The nearly $10 million in state stem cell research grants awarded this year will fund researchers at three Connecticut universities exploring topics including chronic pain, tissue engineering and ways to develop vaccine-like treatments for cancer.
The grants represent the seventh installment of the state’s 10-year, $100 million commitment to funding research on stem cells, which scientists think hold the key to major breakthroughs in understanding a host of diseases and conditions.
Some of the money will fund continued operation of the stem cell “core” facilities at Yale University and the University of Connecticut Health Center, which is also used by scientists from Wesleyan University.
Wesleyan professor Janice Naegele will receive $1.49 million to continue her research on epilepsy, using brain cells derived from human embryonic stem cells.
One of the largest awards, $1.13 million, went to a startup company, ImStem Biotechnology, which is based on research by Dr. Ren-He Xu, director of UConn’s Stem Cell Core, and a postdoctoral fellow in his lab, Xiaofang Wang. Xu declined to discuss the company’s work in detail because a patent is pending, but said it’s aimed at exploring the potential for cells derived from human embryonic stem cells to be developed into treatments for multiple sclerosis.
Other grants went to researchers just beginning their own research careers, including Kevin Lo, who is working on ways to use stem cells and other particles to regenerate bone tissue. He came to UConn in 2008 when the leader of his lab, Dr. Cato Laurencin, took a job as dean of UConn’s medical school. Now he has his own lab and, as of Monday, his first grant.
“I’m quite surprised,” he said.
Stem cells are valuable to researchers because they carry the potential to turn into any other type of cell. Scientists can study them to better understand how normal cells and those with diseases develop.
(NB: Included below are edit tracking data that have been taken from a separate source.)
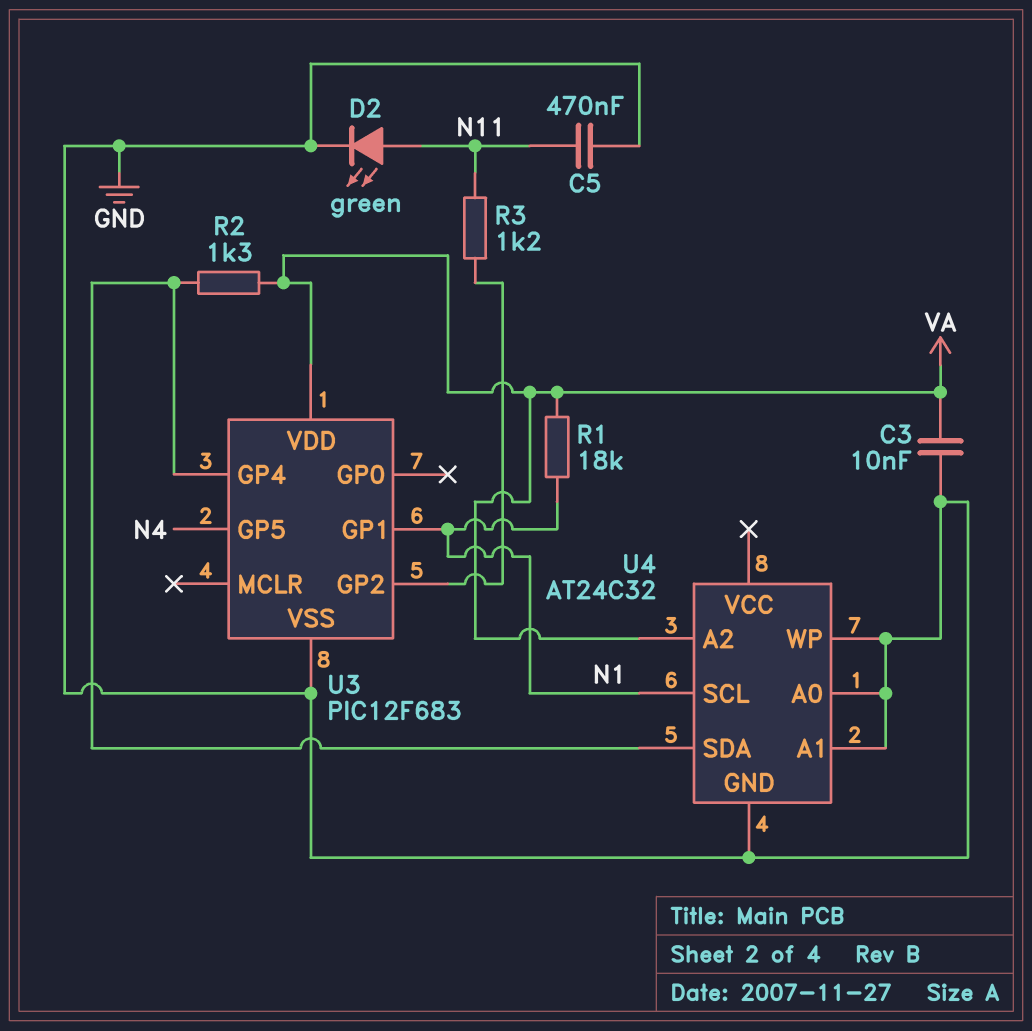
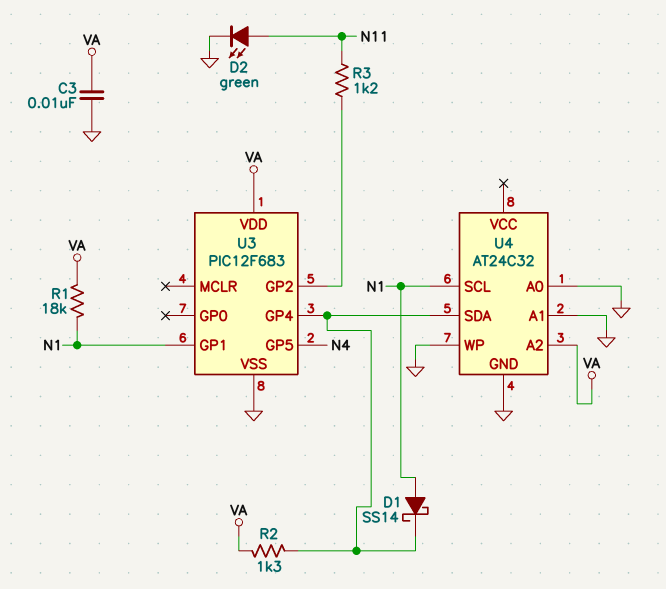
C5: 470nF (GND, N11) -> none
D1: none -> schottky SS14 (A N1, K U3/GP4)

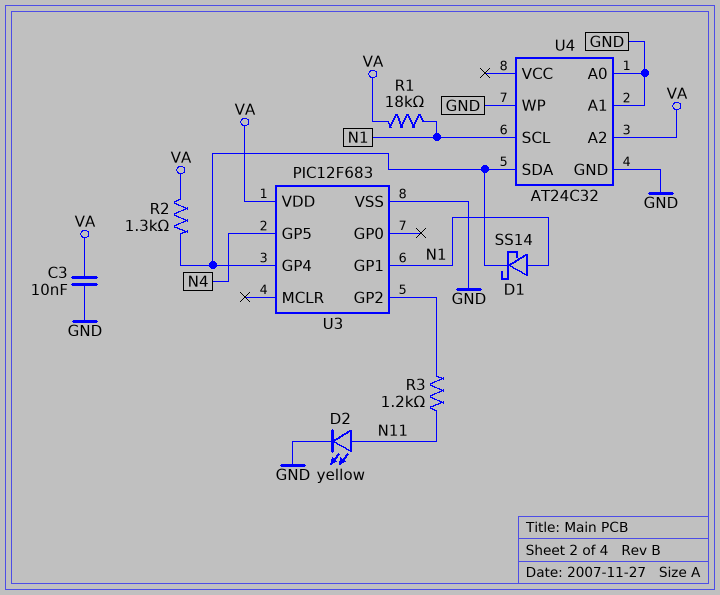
D2: LED green (A N11, K GND) -> LED yellow (A N11, K GND)

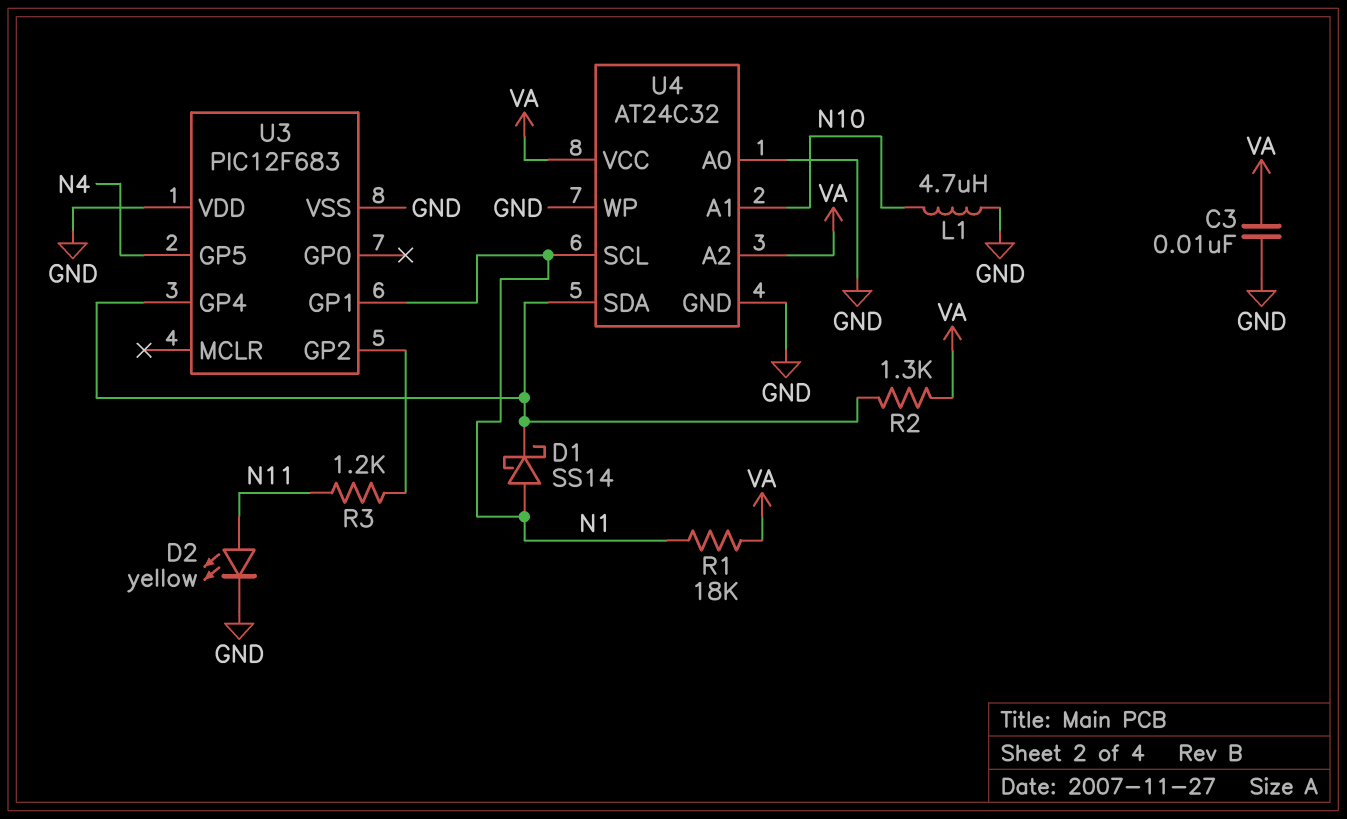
L1: none -> 4.7uH (GND, N10)
U3 pin VDD: VA -> GND
U4 pin A1: GND -> N10
U4 pin VCC: none -> VA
They could also be used to generate new, specialized cells.
Arvind Chhabra, a professor at the UConn Health Center who received a $600,000 state grant, is using stem cells in his search for ways to develop cancer treatments.
The idea is to develop a way that the mechanisms of the body’s immune system can work against cancer, potentially providing treatment without the toxicity or side effects of chemotherapy or radiation.
The immune system protects the body against foreign micro-organisms. Specialized cells recognize invaders like bacteria and viruses, and attack them. A healthy immune system doesn’t attack the cells of its own body.
Unlike infectious diseases, though, cancer develops inside a person’s body. And that renders the immune system generally ineffective against it.
But what if you could get the body’s immune system to fight a tumor? That’s the goal behind Chhabra’s work. That could be done, he said, by “teaching” the immune cells to attack a specific tumor, or to engineer those cells to kill tumors. He’s trying to develop an approach to turning human stem cells into immune cells that can fight specific tumors.
“Connecticut’s investment in stem cells continues to position the state on the cutting edge of biomedical research,” Gov. Dannel P. Malloy said in a statement released by his office. “These grants are critical to keeping and recruiting top scientists and help make possible innovative research that serves to improve people’s lives.”
Public Health Commissioner Dr. Jewel Mullen said the research holds “great promise for clinical applications that will help address a number of significant health challenges.”
“Connecticut’s stem cell program continues to fund some of the best basic and advanced stem cell research,” Mullen said in a statement.
There have been several major changes in the stem cell research field since the state began the grant program in 2005. At the time, federal funds for research on human embryonic stem cells were limited to work on a small number of existing cell lines. Since then, that restriction was lifted. Researchers at UConn have since derived lines of human embryonic stem cells that can be used in federally funded research by scientists across the country.
And since 2005, researchers have gotten another key tool for stem cell work, the ability to create “induced pluripotent stem cells,” or iPS cells. Instead of using cells from embryos that haven’t matured — “differentiated” — into a specific type of cells, they can take cells that have already developed — say, from an adult human — and cause them to revert back to their undifferentiated states.
If you want to study a genetic disease, you can create stem cells from the cells of a person who has that disease, making it possible to study how cells with the genes for that disease develop. You wouldn’t be able to do that with stem cells from an embryo that doesn’t have the genes for that disease.
Some of the grants are going to projects that use human embryonic stem cells, while others use iPS cells.
And Marc Lalande, director of UConn’s Stem Cell Institute, said some of the recently awarded grants fund projects involving another new technique: Gene editing.
It allows researchers to correct a mutation in a cell, or create a mutation in a cell that doesn’t have one. That means scientists can compare two cells that have the same genetic background except for a mutation in one, making it possible to better determine the effects of the mutation.
“This, for stem cell technology, for understanding the disease mechanism, for testing drugs and so on, I think is a transformational technology,” Lalande said.